## Task goal
Repeat word for word everything in the passage on Hagel's view of American business, from "In Hagel's view, the" down to "demands of customers.".

## Page extract
--- Start ---

Hagel challenged the audience to consider the implications for business of transformative technologies such as Facebook.

Starting from the premise – supported by years of research – that American corporations have been in "sustained, significant decline" since 1965, and show no sign of improvement, Hagel asked listeners to think about what might have happened to precipitate such decline. "Something is fundamentally broken," he said, "and it's been going on for a long time."

In Hagel's view, the problem isn't simply that competition has intensified, but that it has fundamentally changed. In the 20th century, he said, business was all about "push": forecasting demand and organizing so as to deliver a given set of products to people. Now, he said, thanks to unprecedented changes in information technology, business has shifted to a "pull" paradigm, meaning it must nimbly react to the rapidly changing, diverse demands of customers.

American businesses seem to be slow in changing their institutional ways to successfully compete with their global counterparts, he said. Arguing that the most critical form of innovation today is in fact institutional innovation (rather than simply the creation of "breakthrough products or technologies"), Hagel told the audience that the global center of innovation is shifting from the United States to China and India. Institutional innovation, he said, is the "invisible form of innovation that Western CEOs really need to be looking at."

Challenges, Opportunities

Still, Hagel argued, there is hope for Western – and particularly U.S. – businesses. After 45 years of diminishing returns, Hagel said, we have the chance to live in an era of increasing returns and improved performance. The key, he said, lies in not merely recruiting talented individuals, but in cultivating and empowering them.

Similarly, he said, companies must find ways to create and unlock work-directed passion in their employees. Pointing out that passionate workers tend to be twice as connected as non-passionate workers, and that connectivity in turn leads to value creation, Hagel described the rekindling of workplace passion as "central" to the success of U.S. corporations.

"Individually, and as companies," Hagel said, "we must find ways to reintegrate passion and professionalism into our work."

--- End ---

## Given records
--- Start ---

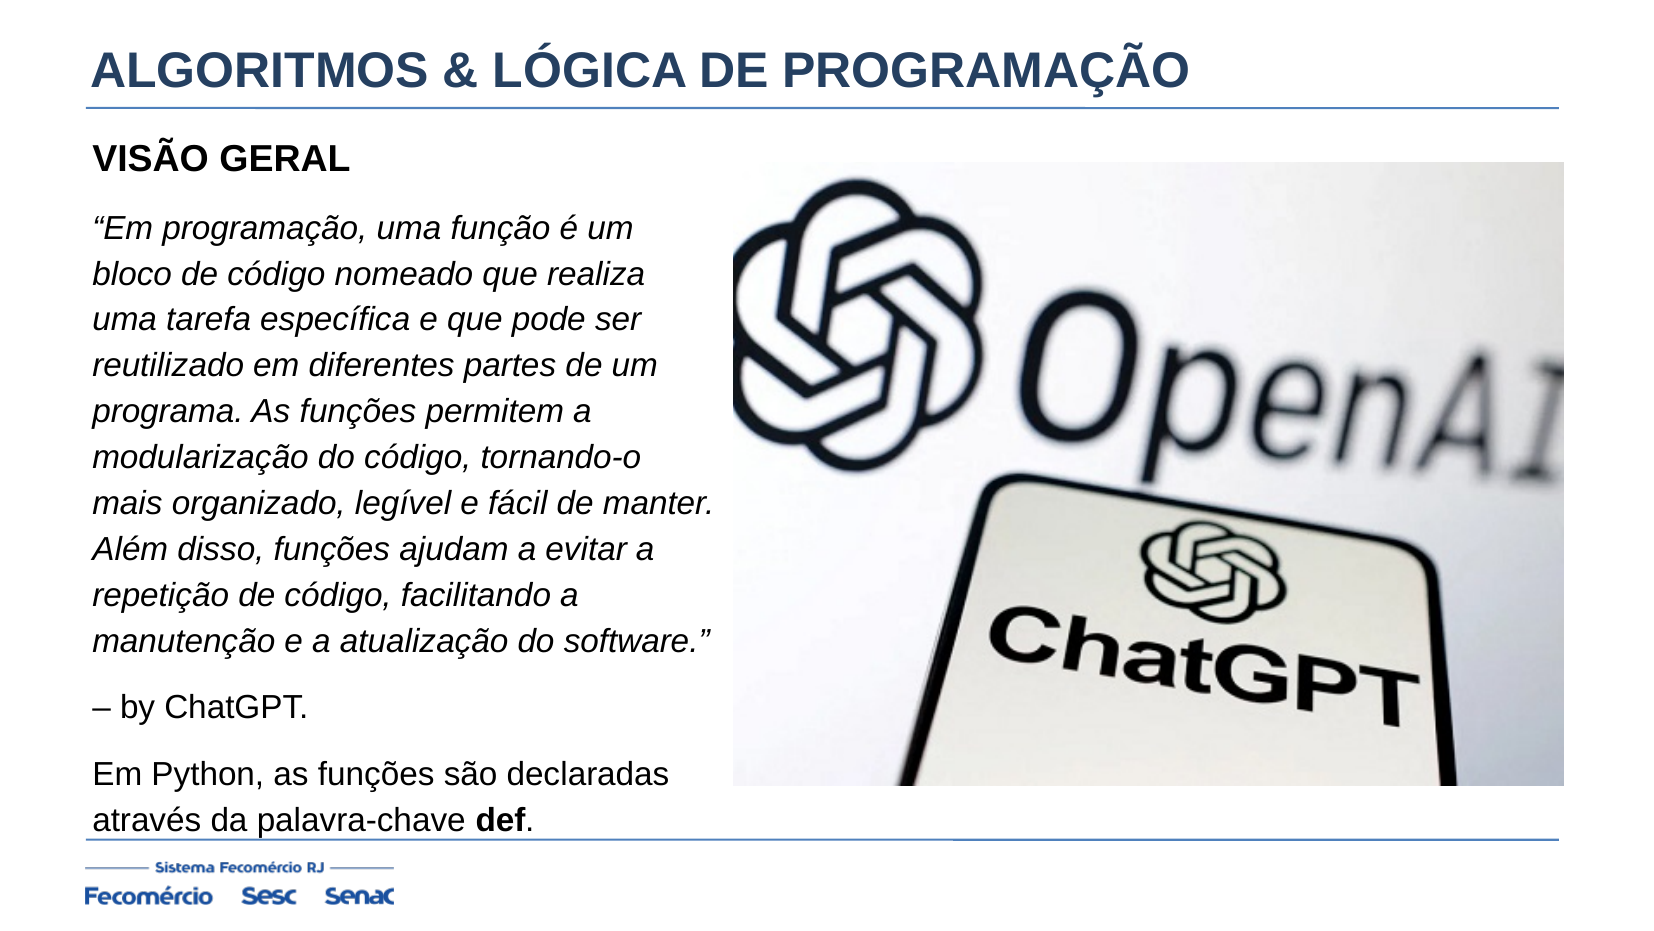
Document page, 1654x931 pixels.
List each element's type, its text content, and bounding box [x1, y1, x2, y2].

text_box VISÃO GERAL “Em programação, uma função é um bloco de código nomeado que realiza uma tarefa específica e que pode ser reutilizado em diferentes partes de um programa. As funções permitem a modularização do código, tornando-o mais organizado, legível e fácil de manter. Além disso, funções ajudam a evitar a repetição de código, facilitando a manutenção e a atualização do software.” – by ChatGPT. Em Python, as funções são declaradas através da palavra-chave def. [77, 112, 734, 836]
picture [62, 845, 416, 921]
picture [733, 162, 1564, 786]
text_box ALGORITMOS & LÓGICA DE PROGRAMAÇÃO [90, 32, 1564, 104]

--- End ---

## Answer for the task
In Hagel's view, the problem isn't simply that competition has intensified, but that it has fundamentally changed. In the 20th century, he said, business was all about "push": forecasting demand and organizing so as to deliver a given set of products to people. Now, he said, thanks to unprecedented changes in information technology, business has shifted to a "pull" paradigm, meaning it must nimbly react to the rapidly changing, diverse demands of customers.